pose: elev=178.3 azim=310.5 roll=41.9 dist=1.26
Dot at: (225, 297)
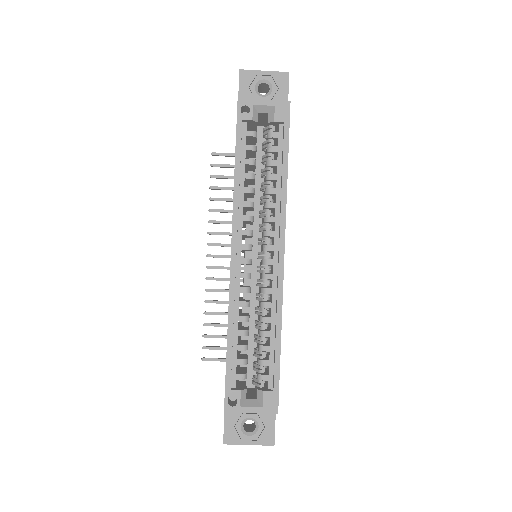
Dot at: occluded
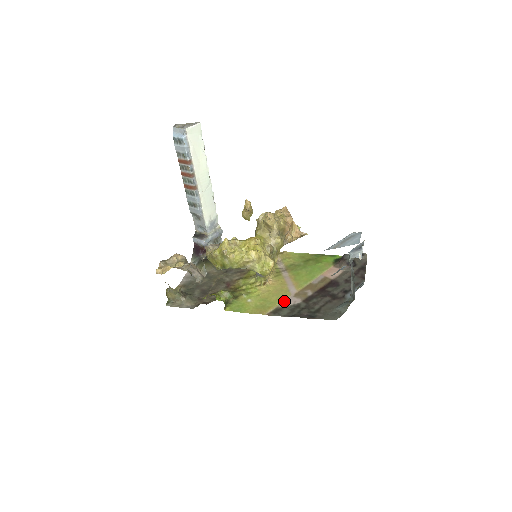
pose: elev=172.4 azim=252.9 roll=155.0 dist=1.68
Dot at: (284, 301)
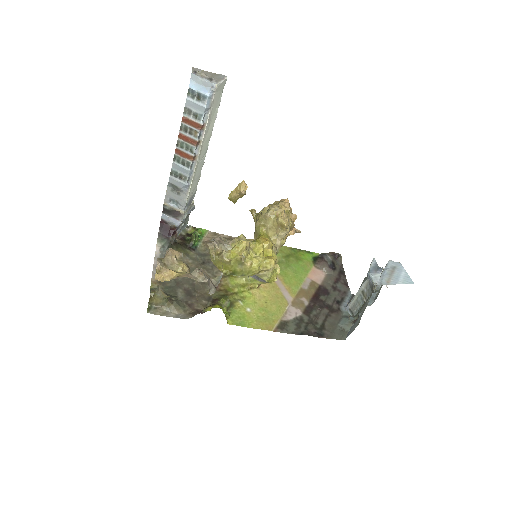
Dot at: (285, 312)
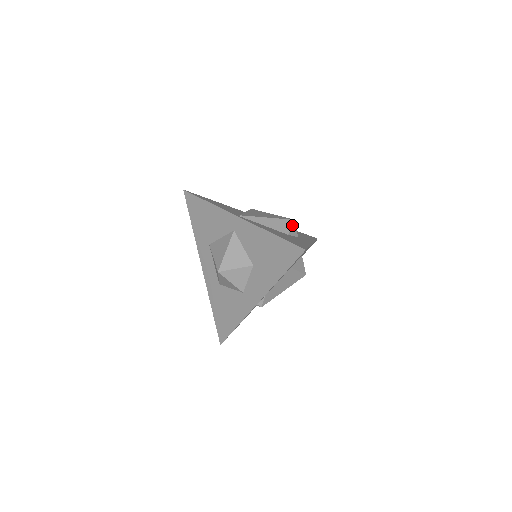
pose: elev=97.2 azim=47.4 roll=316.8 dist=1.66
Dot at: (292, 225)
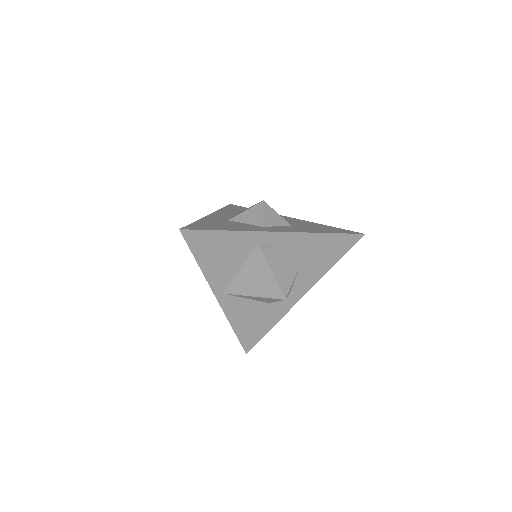
Dot at: occluded
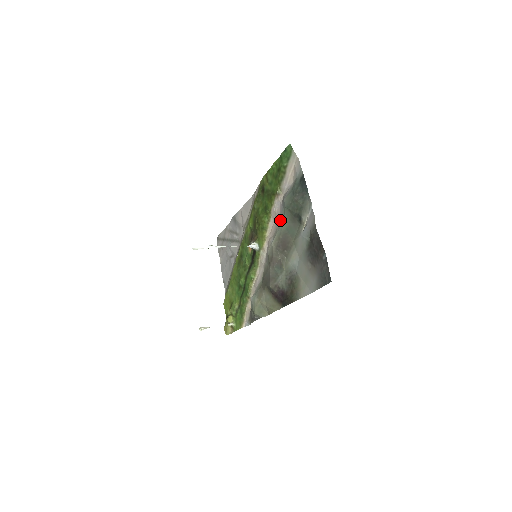
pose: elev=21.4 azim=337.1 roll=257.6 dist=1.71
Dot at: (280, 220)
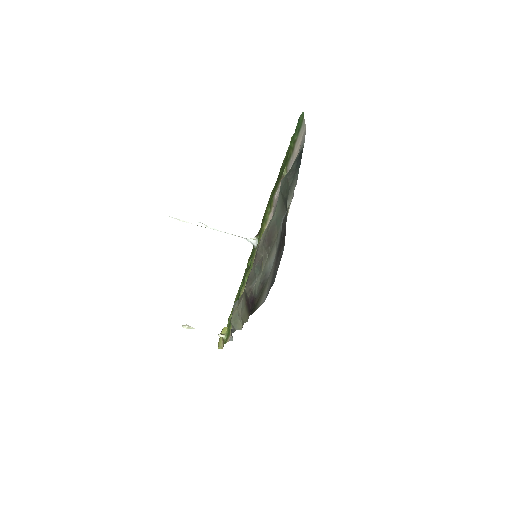
Dot at: (275, 208)
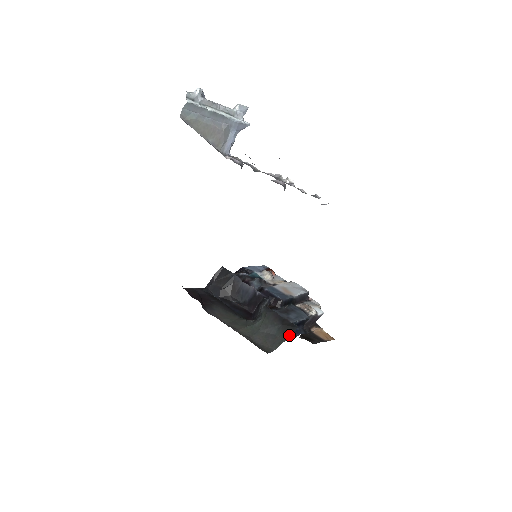
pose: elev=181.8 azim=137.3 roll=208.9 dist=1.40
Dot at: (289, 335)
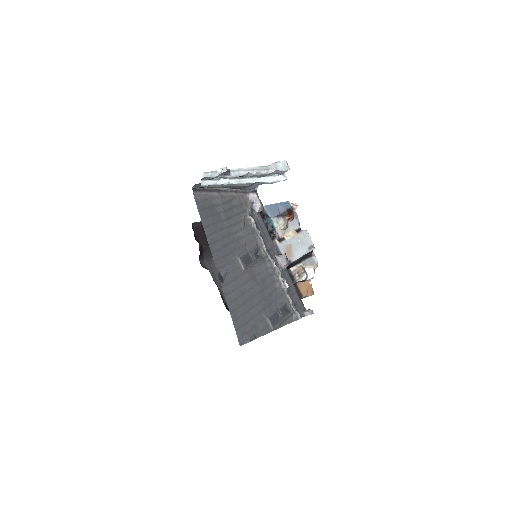
Dot at: occluded
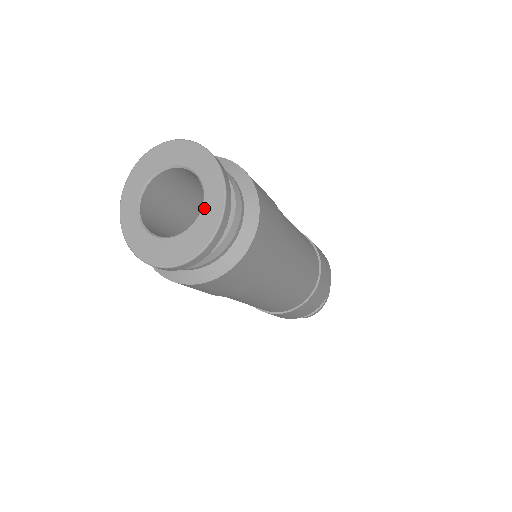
──────────
What you are asked to do
Repeat these lines with every "pose" renamed to "view" and everything else unchanged. Leave the pictures out.

Written response
view: elev=178.3 azim=310.5 roll=41.9 dist=1.26
Dot at: (225, 297)
Dot at: occluded
view: elev=172.4 azim=252.9 roll=155.0 dist=1.68
Dot at: (284, 301)
Dot at: (285, 312)
view: elev=97.2 azim=47.4 roll=316.8 dist=1.66
Dot at: (292, 225)
Dot at: occluded
view: elev=21.4 azim=337.1 roll=257.6 dist=1.71
Dot at: (280, 220)
Dot at: (275, 208)
view: elev=181.8 azim=137.3 roll=208.9 dist=1.40
Dot at: (289, 335)
Dot at: occluded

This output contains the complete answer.